The capital raising is regarded as “pre-IPO” for Li-S. It issued 40 million shares at 50 cents each to institutions and sophisticated investors.

Last month PPK executive chairman Robin Levison said the battery’s development had got to a stage where PPK and Deakin believed they had solved the issues that had kept lithium-ion at the front and Li-s behind it.

And “but we believe we are only a couple of weeks away from an outcome with the Li-s research’’.

“We believe that in every way you measure an electric vehicle battery – energy, density, recharge time, mileage, we think the Li-s will be at least three times superior,’’ Levison said.

A smaller, more effecient battery would potentially change the market for automobile manufacturing.

Li-s’s objective is to develop and commercialise a battery using boron nitrate nanotubes, which have been developed by Deakin and BNNT Technology.

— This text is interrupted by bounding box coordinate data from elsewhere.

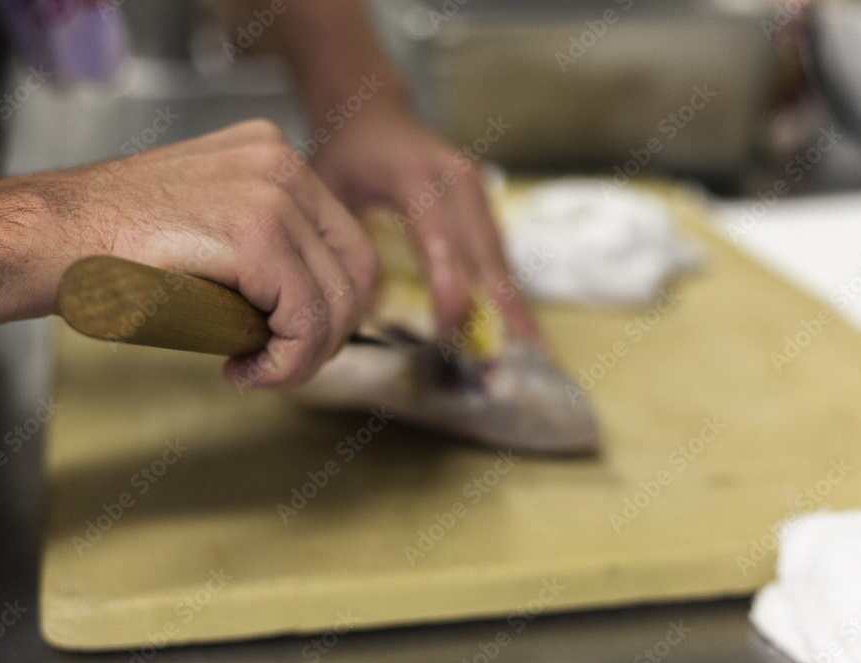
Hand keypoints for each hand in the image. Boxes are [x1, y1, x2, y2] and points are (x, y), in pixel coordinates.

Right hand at [36, 119, 379, 387]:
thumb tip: (302, 301)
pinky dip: (286, 362)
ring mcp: (272, 193)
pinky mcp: (256, 233)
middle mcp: (282, 163)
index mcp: (272, 156)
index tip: (292, 339)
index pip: (344, 241)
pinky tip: (245, 370)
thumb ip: (259, 244)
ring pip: (335, 299)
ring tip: (255, 370)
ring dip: (304, 356)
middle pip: (356, 269)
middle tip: (282, 363)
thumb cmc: (109, 246)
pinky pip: (306, 317)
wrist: (48, 239)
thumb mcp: (205, 225)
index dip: (332, 305)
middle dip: (330, 334)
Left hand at [310, 101, 539, 343]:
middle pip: (486, 256)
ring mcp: (475, 187)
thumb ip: (346, 247)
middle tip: (519, 359)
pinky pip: (495, 247)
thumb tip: (365, 312)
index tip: (448, 337)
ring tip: (530, 348)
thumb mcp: (330, 193)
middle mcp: (458, 182)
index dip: (451, 298)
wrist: (367, 106)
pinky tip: (514, 319)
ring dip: (512, 302)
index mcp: (419, 182)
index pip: (444, 250)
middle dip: (502, 312)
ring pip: (498, 254)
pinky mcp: (480, 196)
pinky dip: (504, 284)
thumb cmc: (344, 151)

Following the capital raising, PPK will hold 48.5 per cent of Li-S Energy, Deakin 20.8 per cent and BNNT 8.3 per cent.

The battery project is one of seven between PPK and Deakin using BNNT.

The market for rechargeable batteries is expected to reach $US43 billion ($A56.5 billion) by 2027 and Brisbane has some key companies in the sector such as PPK, Anteotech and Novonix.

The batteries are used in a wide range of products from cars to smart phones.